• _What the task requires_
Leave the images out. Give every line below again, precisely.

• _Records for this exercise_
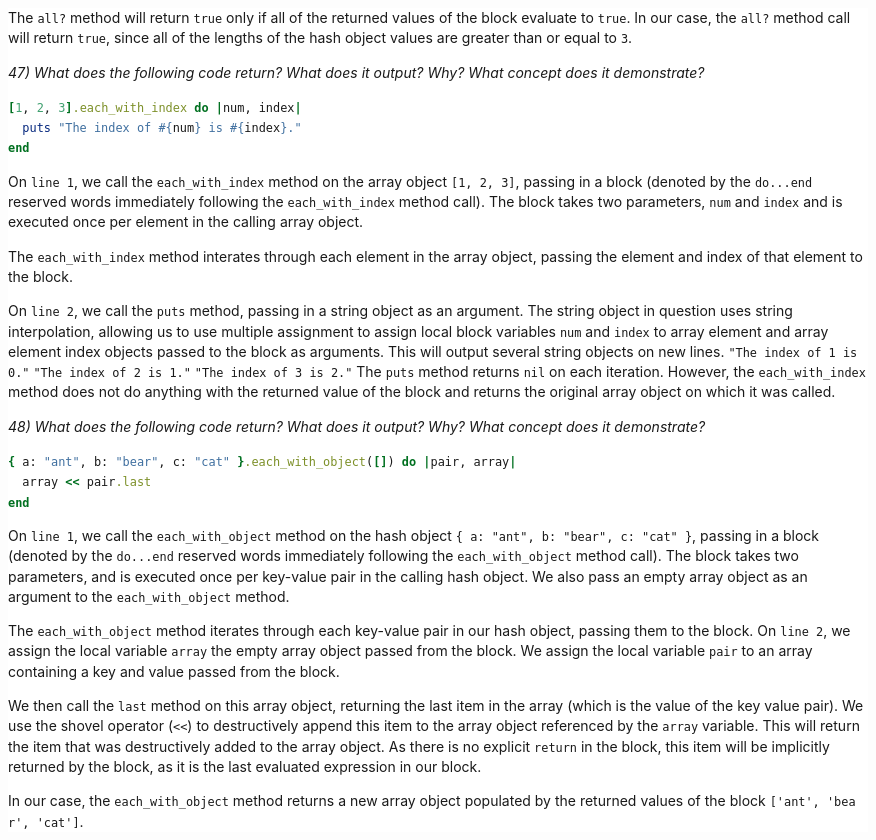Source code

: The `all?` method will return `true` only if all of the returned values of the block evaluate to `true`. In our case, the `all?` method call will return `true`, since all of the lengths of the hash object values are greater than or equal to `3`. 

*47) What does the following code return? What does it output? Why? What concept does it demonstrate?*
```ruby
[​1​, ​2​, ​3​].each_with_index ​do​ |num, index| 
  puts ​"The index of ​#{num}​ is ​#{index}​."
end
```
On `line 1`, we call the `each_with_index` method on the array object `[1, 2, 3]`, passing in a block (denoted by the `do...end` reserved words immediately following the `each_with_index` method call). The block takes two parameters, `num` and `index` and is executed once per element in the calling array object. 

The `each_with_index` method interates through each element in the array object, passing the element and index of that element to the block. 

On `line 2`, we call the `puts` method, passing in a string object as an argument. The string object in question uses string interpolation, allowing us to use multiple assignment to assign local block variables `num` and `index` to array element and array element index objects passed to the block as arguments. This will output several string objects on new lines. 
`​"The index of 1​ is ​0."`
`​"The index of 2 is ​1."`
`​"The index of ​3 is 2."`
The `puts` method returns `nil` on each iteration. However, the `each_with_index` method does not do anything with the returned value of the block and returns the original array object on which it was called. 

*48) What does the following code return? What does it output? Why? What concept does it demonstrate?*
```ruby
{ ​a:​ ​"ant"​, ​b:​ ​"bear"​, ​c:​ ​"cat"​ }.each_with_object([]) ​do​ |pair, array| 
  array << pair.last
end
```
On `line 1`, we call the `each_with_object` method on the hash object `{ ​a:​ ​"ant"​, ​b:​ ​"bear"​, ​c:​ ​"cat"​ }`, passing in a block (denoted by the `do...end` reserved words immediately following the `each_with_object` method call). The block takes two parameters, and is executed once per key-value pair in the calling hash object. We also pass an empty array object as an argument to the `each_with_object` method.

The `each_with_object` method iterates through each key-value pair in our hash object, passing them to the block. On `line 2`, we assign the local variable `array` the empty array object passed from the block. We assign the local variable `pair` to an array containing a key and value passed from the block. 

We then call the `last` method on this array object, returning the last item in the array (which is the value of the key value pair). We use the shovel operator (`<<`) to destructively append this item to the array object referenced by the `array` variable. This will return the item that was destructively added to the array object. As there is no explicit `return` in the block, this item will be implicitly returned by the block, as it is the last evaluated expression in our block. 

In our case, the `each_with_object` method returns a new array object populated by the returned values of the block `['ant', 'bear', 'cat']`.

• _Answer for this exercise_
Source code

: The `all?` method will return `true` only if all of the returned values of the block evaluate to `true`. In our case, the `all?` method call will return `true`, since all of the lengths of the hash object values are greater than or equal to `3`. 

*47) What does the following code return? What does it output? Why? What concept does it demonstrate?*
```ruby
[​1​, ​2​, ​3​].each_with_index ​do​ |num, index| 
  puts ​"The index of ​#{num}​ is ​#{index}​."
end
```
On `line 1`, we call the `each_with_index` method on the array object `[1, 2, 3]`, passing in a block (denoted by the `do...end` reserved words immediately following the `each_with_index` method call). The block takes two parameters, `num` and `index` and is executed once per element in the calling array object. 

The `each_with_index` method interates through each element in the array object, passing the element and index of that element to the block. 

On `line 2`, we call the `puts` method, passing in a string object as an argument. The string object in question uses string interpolation, allowing us to use multiple assignment to assign local block variables `num` and `index` to array element and array element index objects passed to the block as arguments. This will output several string objects on new lines. 
`​"The index of 1​ is ​0."`
`​"The index of 2 is ​1."`
`​"The index of ​3 is 2."`
The `puts` method returns `nil` on each iteration. However, the `each_with_index` method does not do anything with the returned value of the block and returns the original array object on which it was called. 

*48) What does the following code return? What does it output? Why? What concept does it demonstrate?*
```ruby
{ ​a:​ ​"ant"​, ​b:​ ​"bear"​, ​c:​ ​"cat"​ }.each_with_object([]) ​do​ |pair, array| 
  array << pair.last
end
```
On `line 1`, we call the `each_with_object` method on the hash object `{ ​a:​ ​"ant"​, ​b:​ ​"bear"​, ​c:​ ​"cat"​ }`, passing in a block (denoted by the `do...end` reserved words immediately following the `each_with_object` method call). The block takes two parameters, and is executed once per key-value pair in the calling hash object. We also pass an empty array object as an argument to the `each_with_object` method.

The `each_with_object` method iterates through each key-value pair in our hash object, passing them to the block. On `line 2`, we assign the local variable `array` the empty array object passed from the block. We assign the local variable `pair` to an array containing a key and value passed from the block. 

We then call the `last` method on this array object, returning the last item in the array (which is the value of the key value pair). We use the shovel operator (`<<`) to destructively append this item to the array object referenced by the `array` variable. This will return the item that was destructively added to the array object. As there is no explicit `return` in the block, this item will be implicitly returned by the block, as it is the last evaluated expression in our block. 

In our case, the `each_with_object` method returns a new array object populated by the returned values of the block `['ant', 'bear', 'cat']`.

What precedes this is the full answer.